Solve the equation for x. Write the solution set
3x2 + 5x2 – x – 7x2 = 0
I will assume this is
3x^2 + 5x^2 - x - 7x^2 = 0
x^2 - x = 0
x(x-1) = 0
x = 0 or x = 1
3x^2+5x^2-x-7x^2=0
8x^2-x-7x^2=0
1x^2-x=0
x(x-1)=0
x=0, 1
To solve the equation 3x^2 + 5x^2 - x - 7x^2 = 0, we need to combine like terms.
First, let's add up all the terms with x^2: 3x^2 + 5x^2 - 7x^2 = x^2.

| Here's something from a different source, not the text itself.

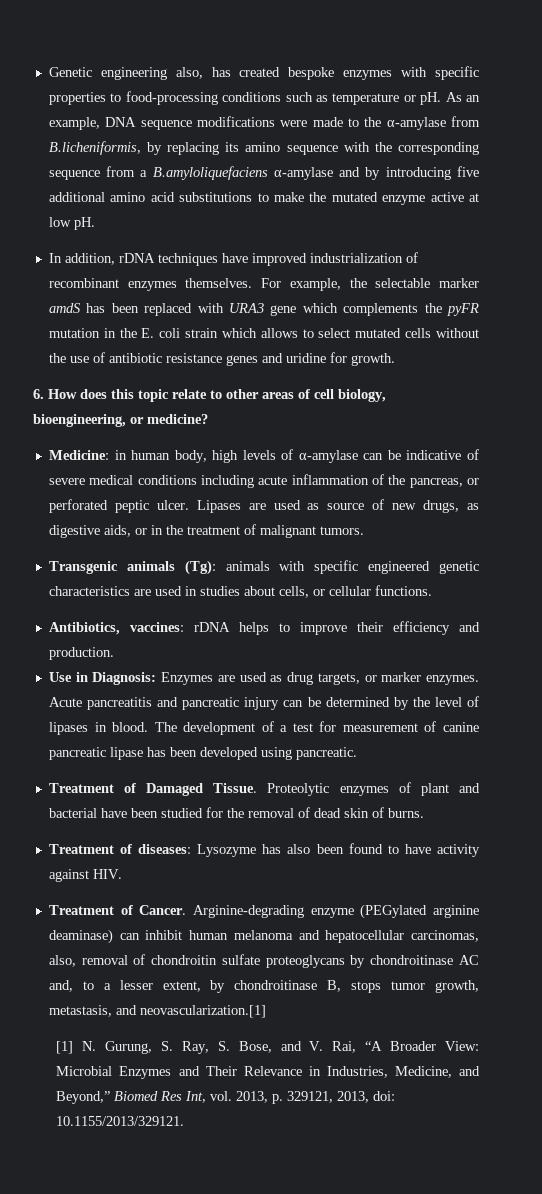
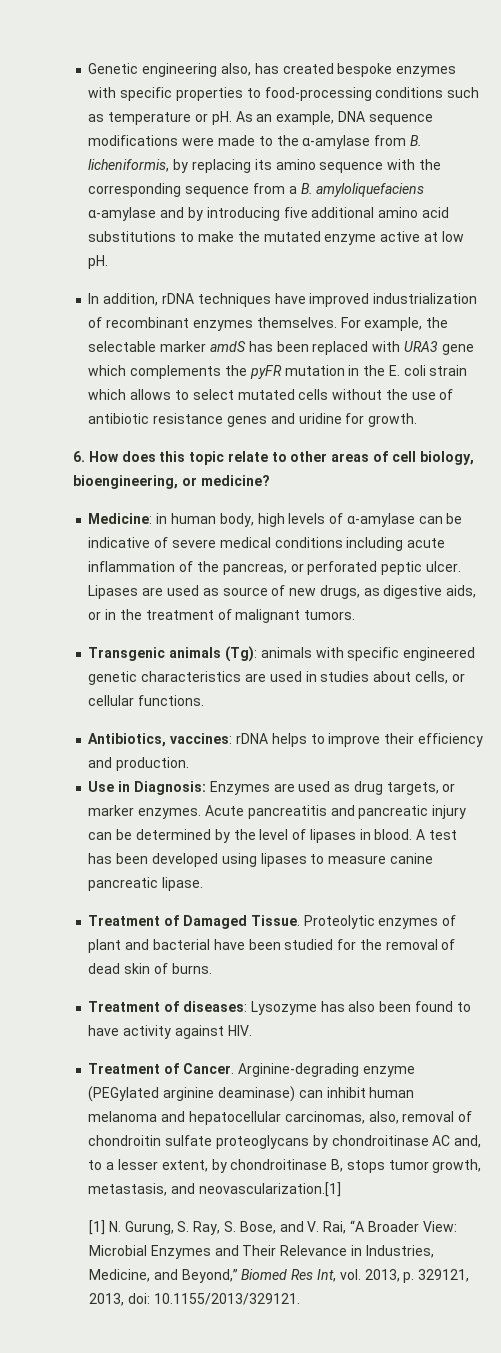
[48,141,141,155] B.licheniformis, -> [409,135,422,146] [88,159,170,172] B. licheniformis,
[152,166,268,180] B.amyloliquefaciens -> [300,183,425,197] B. amyloliquefaciens
[154,721,480,735] [48,747,357,760] The development of a test for measurement of canine pancreatic lipase has been developed using pancreatic. -> [416,829,457,840] [88,853,433,867] [88,877,204,891] A test has been developed using lipases to measure canine pancreatic lipase.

Now let's add up all the terms with x: -x
Since we don't have any terms without x or x^2, we can simplify our equation to:
x^2 - x = 0
To solve this equation, we want to find the values of x that make this equation true. We can factor out an x from both terms:
x(x - 1) = 0
Now we can set each factor equal to zero:
x = 0 or x - 1 = 0
Solving for x in the second equation:
x - 1 = 0
x = 1
Now we have two potential solutions: x = 0 and x = 1.
Therefore, the solution set for the equation 3x^2 + 5x^2 - x - 7x^2 = 0 is {0, 1}.